- [Information supplied]:
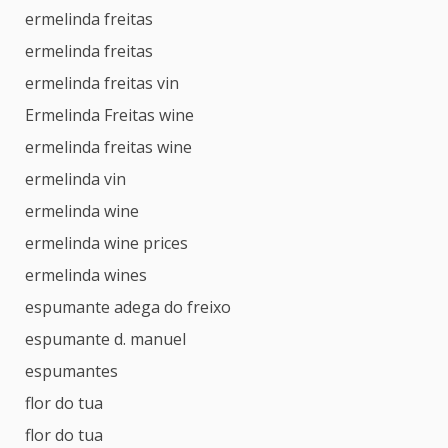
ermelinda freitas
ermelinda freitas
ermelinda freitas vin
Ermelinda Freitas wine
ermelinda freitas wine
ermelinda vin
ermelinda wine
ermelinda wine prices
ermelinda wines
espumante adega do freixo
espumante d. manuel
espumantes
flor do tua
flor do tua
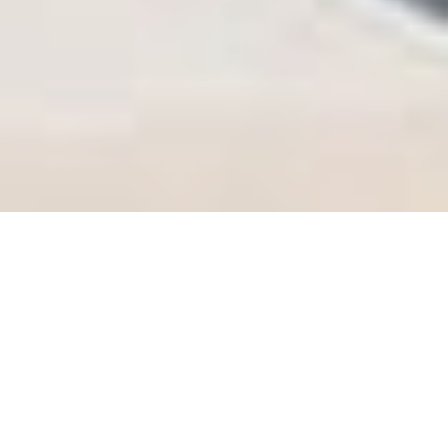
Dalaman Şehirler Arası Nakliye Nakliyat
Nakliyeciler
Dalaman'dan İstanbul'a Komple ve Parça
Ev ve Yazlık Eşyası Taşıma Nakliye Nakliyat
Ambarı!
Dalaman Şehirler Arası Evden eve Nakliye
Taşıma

- [Work request]:
Copy every line of the data exactly as written, excluding the pictures.

- [Reply]:
ermelinda freitas
ermelinda freitas
ermelinda freitas vin
Ermelinda Freitas wine
ermelinda freitas wine
ermelinda vin
ermelinda wine
ermelinda wine prices
ermelinda wines
espumante adega do freixo
espumante d. manuel
espumantes
flor do tua
flor do tua
Dalaman Şehirler Arası Nakliye Nakliyat
Nakliyeciler
Dalaman'dan İstanbul'a Komple ve Parça
Ev ve Yazlık Eşyası Taşıma Nakliye Nakliyat
Ambarı!
Dalaman Şehirler Arası Evden eve Nakliye
Taşıma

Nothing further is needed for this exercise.